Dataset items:
_ _ _ _ _
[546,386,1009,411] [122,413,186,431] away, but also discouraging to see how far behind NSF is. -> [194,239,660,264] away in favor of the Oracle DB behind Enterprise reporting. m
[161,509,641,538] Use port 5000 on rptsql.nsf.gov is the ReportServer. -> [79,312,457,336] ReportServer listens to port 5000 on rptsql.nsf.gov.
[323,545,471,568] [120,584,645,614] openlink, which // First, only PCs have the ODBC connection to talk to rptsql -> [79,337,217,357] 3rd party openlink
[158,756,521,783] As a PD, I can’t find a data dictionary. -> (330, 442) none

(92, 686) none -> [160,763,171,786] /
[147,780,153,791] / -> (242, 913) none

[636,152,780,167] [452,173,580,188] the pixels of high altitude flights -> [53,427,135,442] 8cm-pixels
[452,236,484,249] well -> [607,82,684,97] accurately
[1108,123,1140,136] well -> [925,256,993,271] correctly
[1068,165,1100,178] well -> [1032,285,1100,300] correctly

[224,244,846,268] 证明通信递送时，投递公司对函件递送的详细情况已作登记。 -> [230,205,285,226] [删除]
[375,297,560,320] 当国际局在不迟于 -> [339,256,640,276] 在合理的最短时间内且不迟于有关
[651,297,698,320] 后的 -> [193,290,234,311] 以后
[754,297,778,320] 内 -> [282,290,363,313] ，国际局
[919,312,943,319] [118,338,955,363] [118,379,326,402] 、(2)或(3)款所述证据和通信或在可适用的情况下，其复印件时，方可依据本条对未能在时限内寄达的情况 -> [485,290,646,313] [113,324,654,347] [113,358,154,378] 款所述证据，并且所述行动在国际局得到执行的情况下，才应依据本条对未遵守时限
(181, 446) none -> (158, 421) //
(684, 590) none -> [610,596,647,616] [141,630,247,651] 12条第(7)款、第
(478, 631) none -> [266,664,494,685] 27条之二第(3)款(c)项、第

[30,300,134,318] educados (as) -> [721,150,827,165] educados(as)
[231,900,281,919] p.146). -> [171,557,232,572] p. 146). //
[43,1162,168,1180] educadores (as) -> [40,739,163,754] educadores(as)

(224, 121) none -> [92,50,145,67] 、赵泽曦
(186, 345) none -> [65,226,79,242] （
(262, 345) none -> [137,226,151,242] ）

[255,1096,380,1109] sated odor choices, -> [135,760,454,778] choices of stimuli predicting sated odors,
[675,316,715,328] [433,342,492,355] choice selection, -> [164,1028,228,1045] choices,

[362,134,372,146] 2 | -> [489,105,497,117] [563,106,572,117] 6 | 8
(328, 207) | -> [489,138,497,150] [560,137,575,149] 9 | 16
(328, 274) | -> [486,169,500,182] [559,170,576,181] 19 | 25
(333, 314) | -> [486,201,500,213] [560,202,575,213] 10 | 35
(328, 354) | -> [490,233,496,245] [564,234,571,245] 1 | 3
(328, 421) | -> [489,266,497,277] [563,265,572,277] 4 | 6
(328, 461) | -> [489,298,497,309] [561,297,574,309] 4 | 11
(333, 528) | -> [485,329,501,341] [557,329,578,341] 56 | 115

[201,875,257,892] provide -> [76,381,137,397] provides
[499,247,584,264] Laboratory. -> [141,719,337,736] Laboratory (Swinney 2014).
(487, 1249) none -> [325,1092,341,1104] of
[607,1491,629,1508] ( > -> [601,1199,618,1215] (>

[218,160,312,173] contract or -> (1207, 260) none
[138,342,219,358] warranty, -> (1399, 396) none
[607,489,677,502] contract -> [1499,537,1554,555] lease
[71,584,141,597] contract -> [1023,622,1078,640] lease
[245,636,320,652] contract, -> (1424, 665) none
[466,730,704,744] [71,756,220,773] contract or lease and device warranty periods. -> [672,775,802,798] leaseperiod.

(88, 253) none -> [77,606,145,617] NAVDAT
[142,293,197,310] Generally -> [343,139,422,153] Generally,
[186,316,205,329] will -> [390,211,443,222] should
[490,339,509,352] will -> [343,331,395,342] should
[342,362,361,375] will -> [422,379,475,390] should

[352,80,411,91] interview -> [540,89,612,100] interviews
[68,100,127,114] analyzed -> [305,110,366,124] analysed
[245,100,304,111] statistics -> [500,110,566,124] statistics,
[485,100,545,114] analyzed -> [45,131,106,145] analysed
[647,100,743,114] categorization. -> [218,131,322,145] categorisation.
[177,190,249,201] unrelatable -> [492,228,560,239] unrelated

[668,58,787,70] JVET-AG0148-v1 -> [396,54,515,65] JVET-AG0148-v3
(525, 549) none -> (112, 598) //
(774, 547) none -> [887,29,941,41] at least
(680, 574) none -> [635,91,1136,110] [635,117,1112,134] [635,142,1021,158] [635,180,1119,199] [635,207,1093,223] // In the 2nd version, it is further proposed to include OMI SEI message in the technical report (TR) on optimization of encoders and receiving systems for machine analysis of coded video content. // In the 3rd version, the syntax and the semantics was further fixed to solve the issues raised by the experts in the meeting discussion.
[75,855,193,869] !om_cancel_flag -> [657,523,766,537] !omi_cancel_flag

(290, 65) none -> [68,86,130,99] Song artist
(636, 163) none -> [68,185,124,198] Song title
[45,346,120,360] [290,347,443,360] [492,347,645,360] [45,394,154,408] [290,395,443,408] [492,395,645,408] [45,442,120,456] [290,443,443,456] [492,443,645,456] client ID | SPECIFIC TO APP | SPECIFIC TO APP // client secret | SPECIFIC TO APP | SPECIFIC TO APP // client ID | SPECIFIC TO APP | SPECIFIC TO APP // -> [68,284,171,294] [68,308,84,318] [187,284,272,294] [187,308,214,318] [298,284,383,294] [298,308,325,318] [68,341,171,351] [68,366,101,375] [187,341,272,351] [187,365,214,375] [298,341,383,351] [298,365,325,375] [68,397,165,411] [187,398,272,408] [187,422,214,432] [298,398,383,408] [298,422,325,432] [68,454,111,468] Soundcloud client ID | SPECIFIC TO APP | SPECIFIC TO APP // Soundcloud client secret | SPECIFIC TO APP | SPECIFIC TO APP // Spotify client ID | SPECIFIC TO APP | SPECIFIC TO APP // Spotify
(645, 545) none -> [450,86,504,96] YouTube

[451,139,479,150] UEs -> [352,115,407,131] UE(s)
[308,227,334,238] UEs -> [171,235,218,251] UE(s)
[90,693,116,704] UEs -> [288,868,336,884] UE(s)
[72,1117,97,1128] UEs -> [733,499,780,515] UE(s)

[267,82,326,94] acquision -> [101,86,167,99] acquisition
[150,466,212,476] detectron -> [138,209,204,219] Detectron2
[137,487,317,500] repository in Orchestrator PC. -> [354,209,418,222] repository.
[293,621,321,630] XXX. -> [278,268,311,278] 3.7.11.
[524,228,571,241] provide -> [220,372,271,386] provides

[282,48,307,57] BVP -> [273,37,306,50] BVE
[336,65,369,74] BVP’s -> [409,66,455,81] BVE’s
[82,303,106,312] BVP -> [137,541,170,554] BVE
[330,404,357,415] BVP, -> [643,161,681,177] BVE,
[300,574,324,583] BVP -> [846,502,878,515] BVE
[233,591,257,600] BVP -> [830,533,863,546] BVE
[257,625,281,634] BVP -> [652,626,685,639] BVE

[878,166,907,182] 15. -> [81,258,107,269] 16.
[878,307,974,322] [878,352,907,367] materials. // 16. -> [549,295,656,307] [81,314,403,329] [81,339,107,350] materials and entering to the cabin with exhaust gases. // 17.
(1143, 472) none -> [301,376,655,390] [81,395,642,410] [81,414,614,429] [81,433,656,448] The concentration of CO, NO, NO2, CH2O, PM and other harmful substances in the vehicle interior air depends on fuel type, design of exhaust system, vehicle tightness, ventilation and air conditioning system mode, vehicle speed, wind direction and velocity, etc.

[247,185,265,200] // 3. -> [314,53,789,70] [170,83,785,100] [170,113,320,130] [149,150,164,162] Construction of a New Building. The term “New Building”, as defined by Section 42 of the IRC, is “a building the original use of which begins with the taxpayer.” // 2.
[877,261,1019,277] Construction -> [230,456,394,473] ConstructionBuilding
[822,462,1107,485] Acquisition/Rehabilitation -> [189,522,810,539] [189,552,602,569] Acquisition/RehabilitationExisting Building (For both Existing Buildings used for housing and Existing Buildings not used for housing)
_ _ _ _ _
* _WHAT THE TASK ASKS_: Would you please copy exactly the part of the entries above that begins at the line containing "(328, 274) |" and ends at the line containing "[342,362,361,375] will ->", both lines included?

* _ANSWER BOX_:
(328, 274) | -> [486,169,500,182] [559,170,576,181] 19 | 25
(333, 314) | -> [486,201,500,213] [560,202,575,213] 10 | 35
(328, 354) | -> [490,233,496,245] [564,234,571,245] 1 | 3
(328, 421) | -> [489,266,497,277] [563,265,572,277] 4 | 6
(328, 461) | -> [489,298,497,309] [561,297,574,309] 4 | 11
(333, 528) | -> [485,329,501,341] [557,329,578,341] 56 | 115

[201,875,257,892] provide -> [76,381,137,397] provides
[499,247,584,264] Laboratory. -> [141,719,337,736] Laboratory (Swinney 2014).
(487, 1249) none -> [325,1092,341,1104] of
[607,1491,629,1508] ( > -> [601,1199,618,1215] (>

[218,160,312,173] contract or -> (1207, 260) none
[138,342,219,358] warranty, -> (1399, 396) none
[607,489,677,502] contract -> [1499,537,1554,555] lease
[71,584,141,597] contract -> [1023,622,1078,640] lease
[245,636,320,652] contract, -> (1424, 665) none
[466,730,704,744] [71,756,220,773] contract or lease and device warranty periods. -> [672,775,802,798] leaseperiod.

(88, 253) none -> [77,606,145,617] NAVDAT
[142,293,197,310] Generally -> [343,139,422,153] Generally,
[186,316,205,329] will -> [390,211,443,222] should
[490,339,509,352] will -> [343,331,395,342] should
[342,362,361,375] will -> [422,379,475,390] should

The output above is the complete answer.